Hell and Back - As a nice change we hear some sound effects similar to a spooky cartoon opening and throughout the track. This isn’t a mistake, Hell and Back is about Andy Koa’s son and the health struggles at the beginning of his young life. As possibly the song with the most driving forward motion, it manages to convey a hopefulness echoed in the heavy rock guitars and fast drums.

Misery Galore - With a bit of 80’s style psychedelic guitar leading the way, this commentary on the trend of grotesque caricatures being voted in to the offices of world leaders weaves an almost cacophonous web around the listener. Using multiple vocal tracks, near-screaming guitars, stark drums, and sped up bass, this track leaves its harsh mark and the ear worm, “A sick fucker, that’s what you are” scratching at your brain.

Ellum II - The second remade track, this time from “Chameleon” (1996), Ellum II is based on Rudyard Kipling’s poem, “The Vampire” which in turn, is written for a painting of a famous actress at whose feet a man is worshiping. Keeping the opening tympany but making the guitar less metal and more rock works well for this remake. While there is less difference overall with this track aside from it being much more polished and cohesive, the vocals stand out as the biggest difference as they are smoother with most of the echo removed adding additional balance to it.

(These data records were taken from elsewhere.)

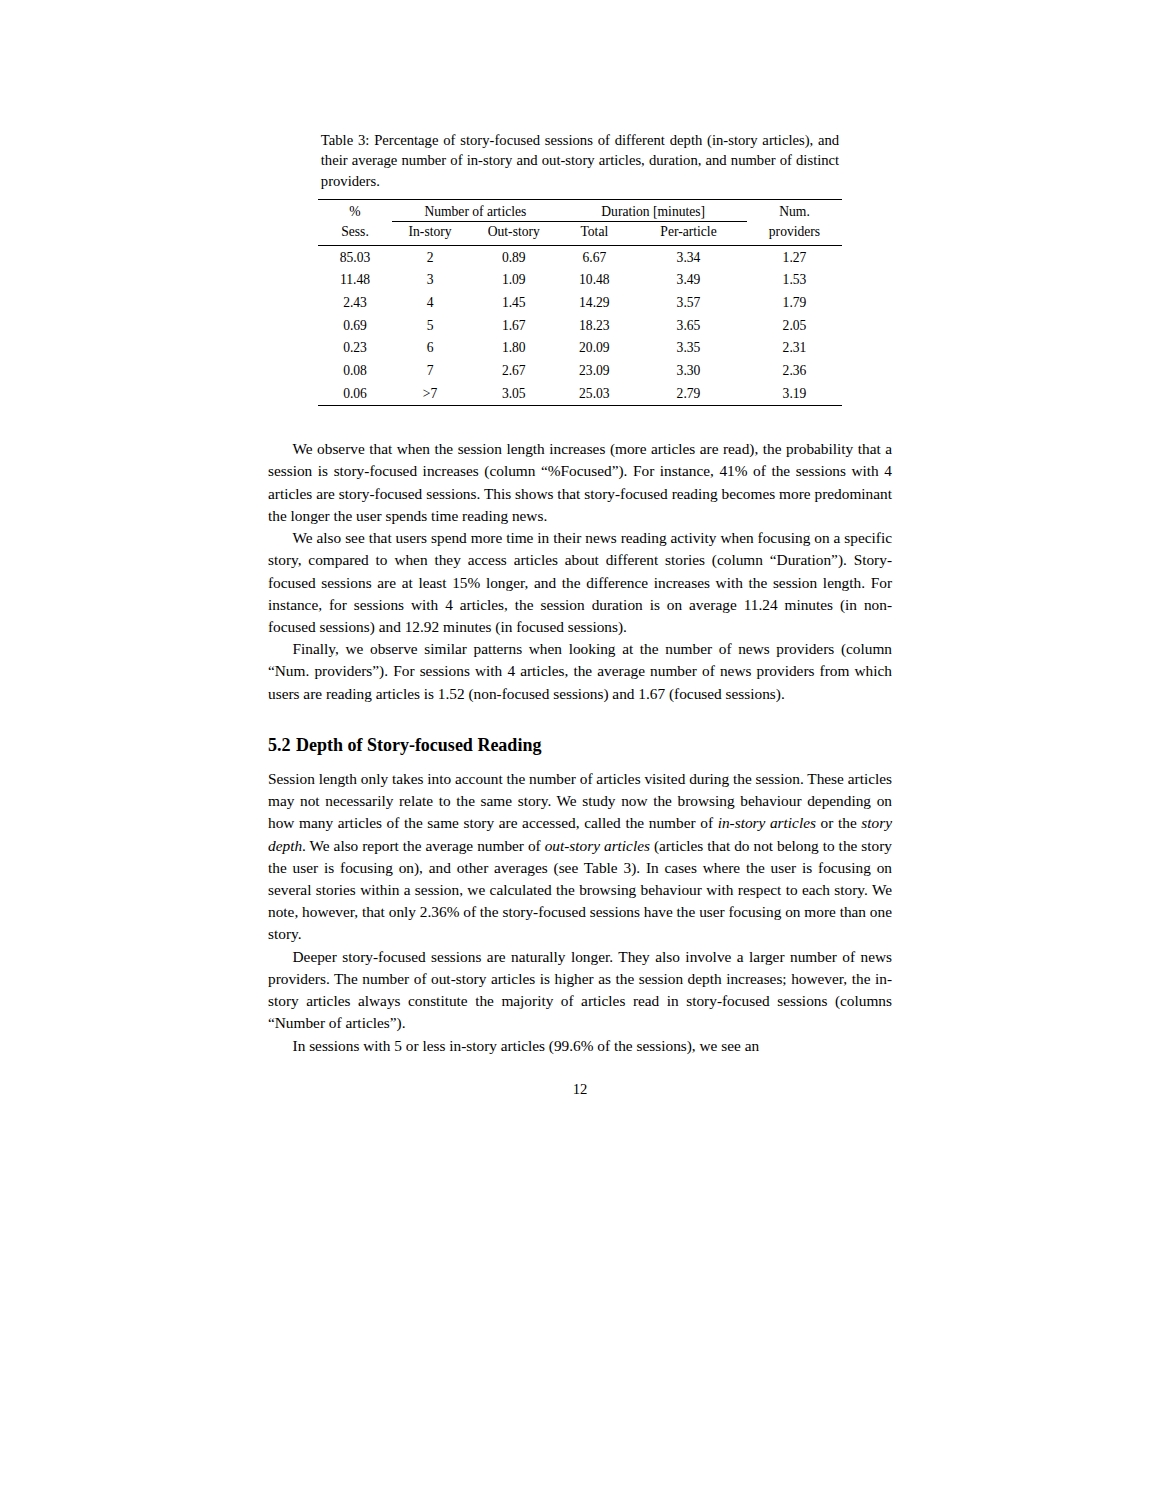Table 3: Percentage of story-focused sessions of different depth (in-story articles), and their average number of in-story and out-story articles, duration, and number of distinct providers.
| % | Number of articles | Duration [minutes] | Num. |
| --- | --- | --- | --- |
| Sess. | In-story | Out-story | Total | Per-article | providers |
| 85.03 | 2 | 0.89 | 6.67 | 3.34 | 1.27 |
| 11.48 | 3 | 1.09 | 10.48 | 3.49 | 1.53 |
| 2.43 | 4 | 1.45 | 14.29 | 3.57 | 1.79 |
| 0.69 | 5 | 1.67 | 18.23 | 3.65 | 2.05 |
| 0.23 | 6 | 1.80 | 20.09 | 3.35 | 2.31 |
| 0.08 | 7 | 2.67 | 23.09 | 3.30 | 2.36 |
| 0.06 | >7 | 3.05 | 25.03 | 2.79 | 3.19 |
We observe that when the session length increases (more articles are read), the probability that a session is story-focused increases (column “%Focused”). For instance, 41% of the sessions with 4 articles are story-focused sessions. This shows that story-focused reading becomes more predominant the longer the user spends time reading news.
We also see that users spend more time in their news reading activity when focusing on a specific story, compared to when they access articles about different stories (column “Duration”). Story-focused sessions are at least 15% longer, and the difference increases with the session length. For instance, for sessions with 4 articles, the session duration is on average 11.24 minutes (in non-focused sessions) and 12.92 minutes (in focused sessions).
Finally, we observe similar patterns when looking at the number of news providers (column “Num. providers”). For sessions with 4 articles, the average number of news providers from which users are reading articles is 1.52 (non-focused sessions) and 1.67 (focused sessions).
5.2 Depth of Story-focused Reading
Session length only takes into account the number of articles visited during the session. These articles may not necessarily relate to the same story. We study now the browsing behaviour depending on how many articles of the same story are accessed, called the number of in-story articles or the story depth. We also report the average number of out-story articles (articles that do not belong to the story the user is focusing on), and other averages (see Table 3). In cases where the user is focusing on several stories within a session, we calculated the browsing behaviour with respect to each story. We note, however, that only 2.36% of the story-focused sessions have the user focusing on more than one story.
Deeper story-focused sessions are naturally longer. They also involve a larger number of news providers. The number of out-story articles is higher as the session depth increases; however, the in-story articles always constitute the majority of articles read in story-focused sessions (columns “Number of articles”).
In sessions with 5 or less in-story articles (99.6% of the sessions), we see an
12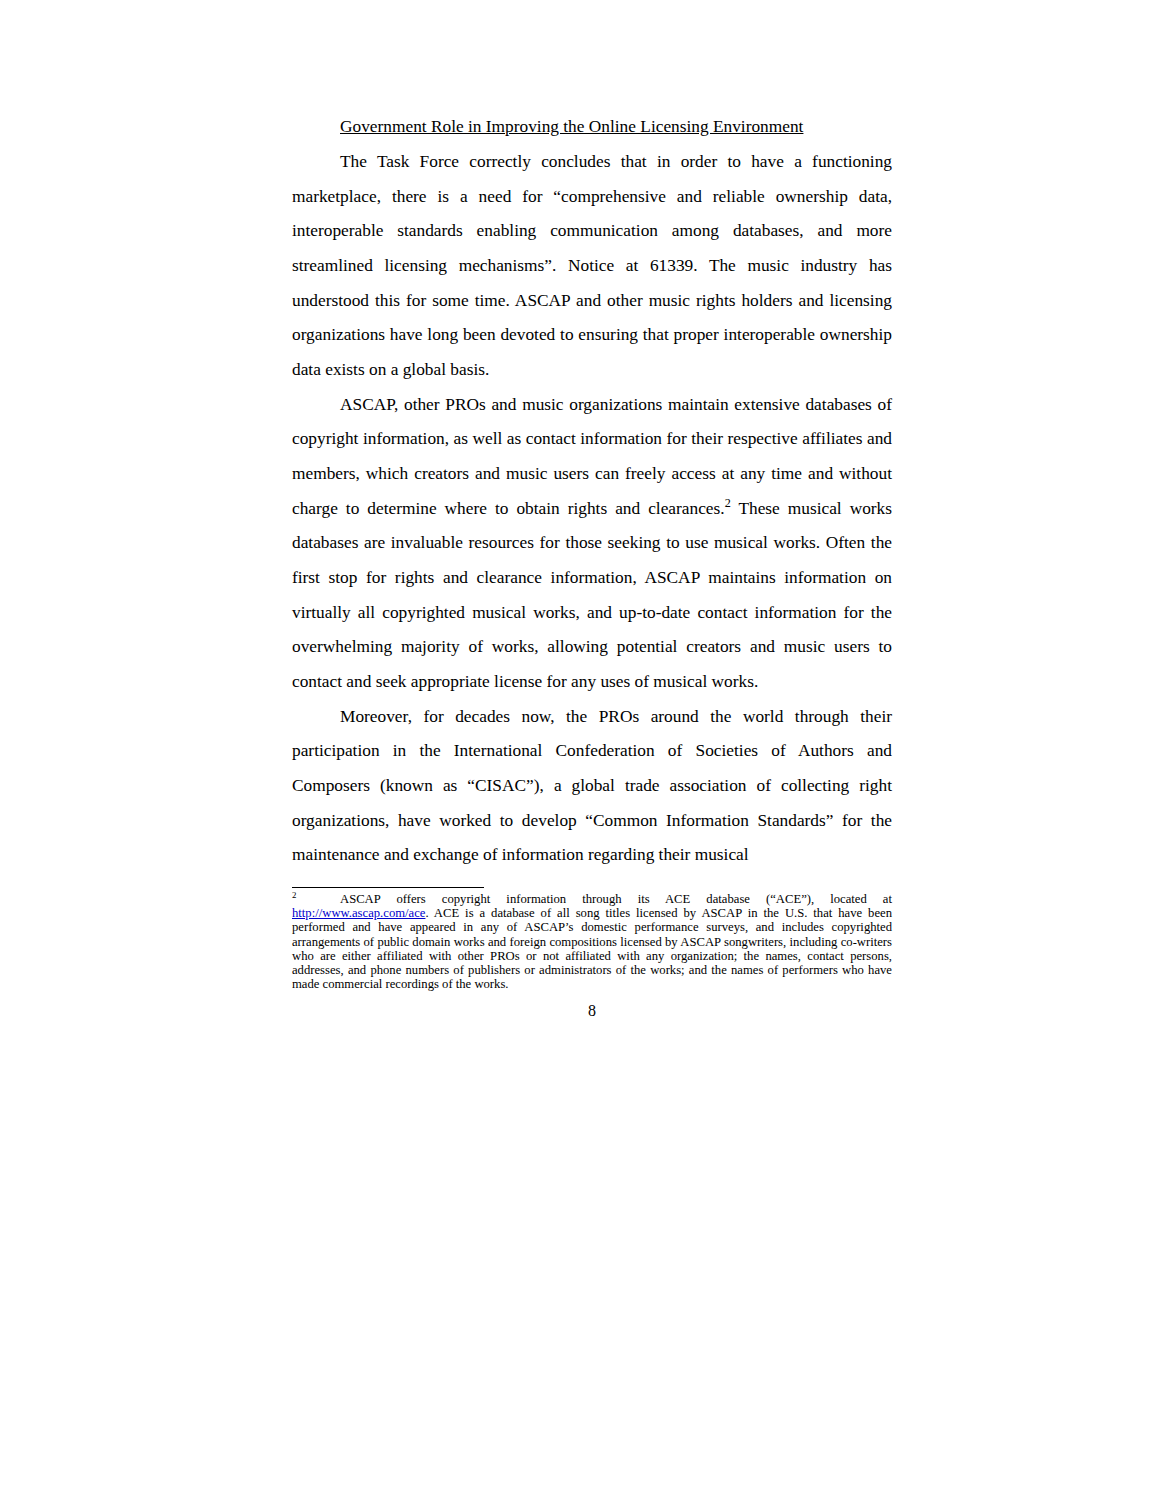Government Role in Improving the Online Licensing Environment
The Task Force correctly concludes that in order to have a functioning marketplace, there is a need for “comprehensive and reliable ownership data, interoperable standards enabling communication among databases, and more streamlined licensing mechanisms”. Notice at 61339. The music industry has understood this for some time. ASCAP and other music rights holders and licensing organizations have long been devoted to ensuring that proper interoperable ownership data exists on a global basis.
ASCAP, other PROs and music organizations maintain extensive databases of copyright information, as well as contact information for their respective affiliates and members, which creators and music users can freely access at any time and without charge to determine where to obtain rights and clearances.2 These musical works databases are invaluable resources for those seeking to use musical works. Often the first stop for rights and clearance information, ASCAP maintains information on virtually all copyrighted musical works, and up-to-date contact information for the overwhelming majority of works, allowing potential creators and music users to contact and seek appropriate license for any uses of musical works.
Moreover, for decades now, the PROs around the world through their participation in the International Confederation of Societies of Authors and Composers (known as “CISAC”), a global trade association of collecting right organizations, have worked to develop “Common Information Standards” for the maintenance and exchange of information regarding their musical
2 ASCAP offers copyright information through its ACE database (“ACE”), located at http://www.ascap.com/ace. ACE is a database of all song titles licensed by ASCAP in the U.S. that have been performed and have appeared in any of ASCAP’s domestic performance surveys, and includes copyrighted arrangements of public domain works and foreign compositions licensed by ASCAP songwriters, including co-writers who are either affiliated with other PROs or not affiliated with any organization; the names, contact persons, addresses, and phone numbers of publishers or administrators of the works; and the names of performers who have made commercial recordings of the works.
8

The Last Chime - Heavy bass defines this song about loss and saying good-bye. The tune stays low with the guitar and piano giving it a depth to support its serious nature. Gently muted, this tune is more quiet during the verses leaving the more sonorous parts to the chorus making this track the most fluid on the album.

Zeitgeist Weltschmertz - The title track of the album is at once mournful and bitter, the hopeful tone of previous songs is gone. Though sonically Zeitgeist Weltschmertz has many bright tones, they don’t interfere with the frustration of the overall idea. Singing of apathy, anger, frustration, sadness, and hopelessness, the track still manages to keep the momentum that is the overall sonic theme of the album while also encompassing the range of depth making it an excellent title track.

Gimme Tears - Simple and beautiful, the final song on “Zeitgeist Weltschmertz” closes the journey by bringing down the energy from driving momentum to a place of deep contemplation. The guitar glides over more muted base and drum allowing the fluid vocals to carry the tune until it is time to build the crescendo. Toward the end the instrumentation becomes wider and sharper, the drums pushing upward the guitars edging in to more psychedelic sounds, atmospheric sounds added building up and up to even out blending in to a wall of sound that fades away in to the darkness leaving you satisfied just as a good album should.